Renewable Energy Source Right Under Our Noses
Tony Pallone | March 08, 2018
Could this wheelbarrow hold the key to reducing global warming? Source: Efraimstochter/CC0 Creative Commons.
Combatting global warming is no easy task; solutions can be complex, costly and politically difficult to implement. But one source of renewable energy that could help reduce greenhouse gas emissions is (literally) right under our noses: farm manure.
Researchers at the University of Waterloo, in Ontario, Canada, are developing technology to produce renewable natural gas from manure and add it to the existing energy supply. The work could not only serve to replace a portion of fossil-fuel natural gas, but also eliminate the harmful gases that are released by naturally decomposing manure when it is used as a farm field fertilizer.
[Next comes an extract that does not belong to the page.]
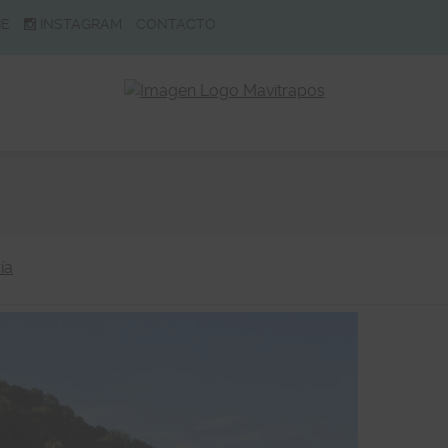
BE
INSTAGRAM
CONTACTO
ía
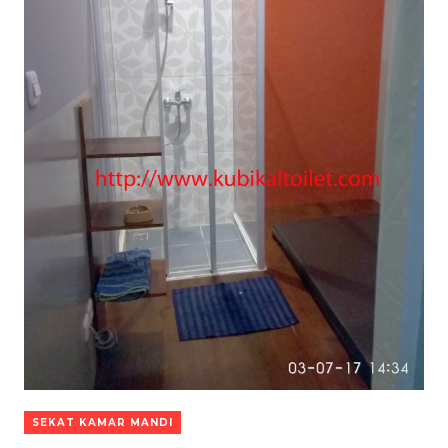
SEKAT KAMAR MANDI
An actual 2,000-head dairy farm in Ontario that collects manure and converts it into biogas in anaerobic digesters was used as the basis for the researchers’ computer model. Some of that biogas is already being burned in generators in order to produce electricity, which yields about 30 to 40 percent of the manure’s energy potential. But the researchers have noted the potential for a significant upgrade to the system that would come from converting that biogas not into electricity, but into renewable natural gas.
The technique, called methanation, involves mixing the gas with hydrogen before running it through a catalytic converter. Inside the converter, a chemical reaction produces methane from the carbon dioxide contained in the gas. Although it requires electricity to operate, the researchers say, that power could be generated on-site by renewable wind or solar systems, or taken from the electrical grid at times of low demand. The net result: renewable natural gas that yields almost all of manure's energy potential and also efficiently stores electricity, with only a fraction of the greenhouse gas impact of manure used as fertilizer.
The study showed that a $5-million investment in a methanation system at the Ontario farm would have about a five-year payback period, once government price subsidies for renewable natural gas are factored in.
The research was recently published in the International Journal of Energy Research.
Composted manure is a relatively non polluting slow release fertilizer. Has the university calculated the environmental consequences of removing this fertilizer from the equation and replacing it with polluting chemical fertilizers which can potentially percolate through the soil quickly and disrupt water and soil ecology?